==== GIVEN DATA

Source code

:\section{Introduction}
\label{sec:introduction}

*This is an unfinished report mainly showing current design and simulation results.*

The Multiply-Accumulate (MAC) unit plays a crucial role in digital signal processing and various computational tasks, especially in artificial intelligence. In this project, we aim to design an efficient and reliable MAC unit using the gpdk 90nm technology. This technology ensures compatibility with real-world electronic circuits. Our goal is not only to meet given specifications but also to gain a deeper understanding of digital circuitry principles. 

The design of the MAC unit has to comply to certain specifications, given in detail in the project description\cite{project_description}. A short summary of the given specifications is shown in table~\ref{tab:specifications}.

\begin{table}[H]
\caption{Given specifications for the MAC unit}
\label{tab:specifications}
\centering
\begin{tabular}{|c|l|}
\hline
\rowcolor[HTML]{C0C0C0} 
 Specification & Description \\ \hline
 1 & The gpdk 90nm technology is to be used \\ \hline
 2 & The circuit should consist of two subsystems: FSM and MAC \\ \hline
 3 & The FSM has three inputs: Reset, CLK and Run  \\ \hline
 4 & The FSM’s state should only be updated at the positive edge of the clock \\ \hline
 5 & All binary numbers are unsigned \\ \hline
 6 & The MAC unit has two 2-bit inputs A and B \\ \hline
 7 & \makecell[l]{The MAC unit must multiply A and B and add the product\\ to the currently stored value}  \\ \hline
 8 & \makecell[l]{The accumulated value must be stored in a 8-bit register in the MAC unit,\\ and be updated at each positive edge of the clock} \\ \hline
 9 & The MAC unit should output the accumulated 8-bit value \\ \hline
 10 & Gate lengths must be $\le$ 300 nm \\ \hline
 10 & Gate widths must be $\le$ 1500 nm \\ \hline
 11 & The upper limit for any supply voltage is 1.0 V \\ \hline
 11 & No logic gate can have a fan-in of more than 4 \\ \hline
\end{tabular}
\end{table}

========
==== GIVEN DATA

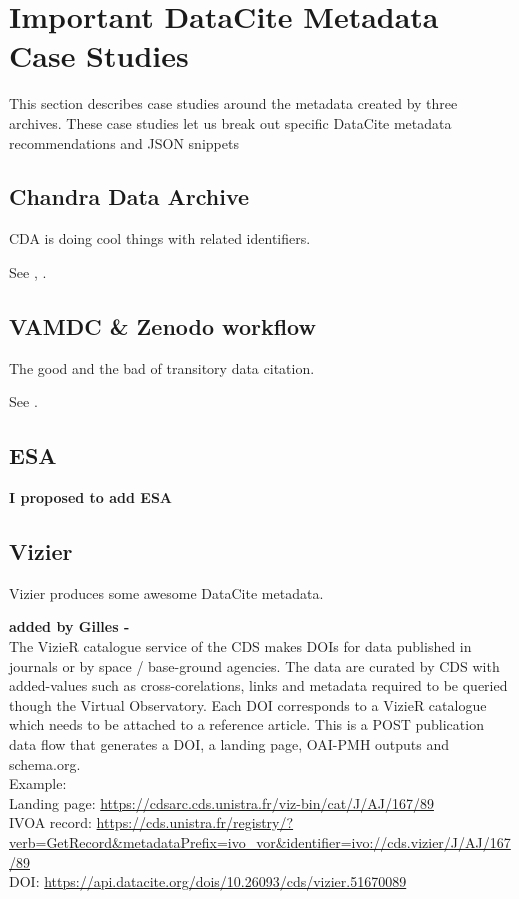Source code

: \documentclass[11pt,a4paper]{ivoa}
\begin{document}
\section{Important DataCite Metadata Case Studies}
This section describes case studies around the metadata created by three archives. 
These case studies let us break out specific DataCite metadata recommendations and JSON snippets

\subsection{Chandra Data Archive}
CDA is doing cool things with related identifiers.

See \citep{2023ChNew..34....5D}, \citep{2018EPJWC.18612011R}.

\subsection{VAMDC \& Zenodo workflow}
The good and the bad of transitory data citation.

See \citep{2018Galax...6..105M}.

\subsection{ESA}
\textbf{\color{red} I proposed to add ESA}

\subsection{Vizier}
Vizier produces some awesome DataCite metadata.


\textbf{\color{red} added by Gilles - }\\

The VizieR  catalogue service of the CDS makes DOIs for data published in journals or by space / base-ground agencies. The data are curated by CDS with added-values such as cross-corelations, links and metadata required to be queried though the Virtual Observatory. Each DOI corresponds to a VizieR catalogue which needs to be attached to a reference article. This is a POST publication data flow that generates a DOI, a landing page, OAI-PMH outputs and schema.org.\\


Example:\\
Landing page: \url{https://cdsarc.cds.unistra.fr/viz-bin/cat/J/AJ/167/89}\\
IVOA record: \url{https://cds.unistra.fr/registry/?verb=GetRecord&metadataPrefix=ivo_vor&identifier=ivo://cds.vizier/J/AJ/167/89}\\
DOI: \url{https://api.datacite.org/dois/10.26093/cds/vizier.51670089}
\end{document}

========

WHAT NEEDS TO BE DONE: Going through the data above, count the lines where the string "makecell" appears, and answer with only that number.

RESPONSE BOX: 2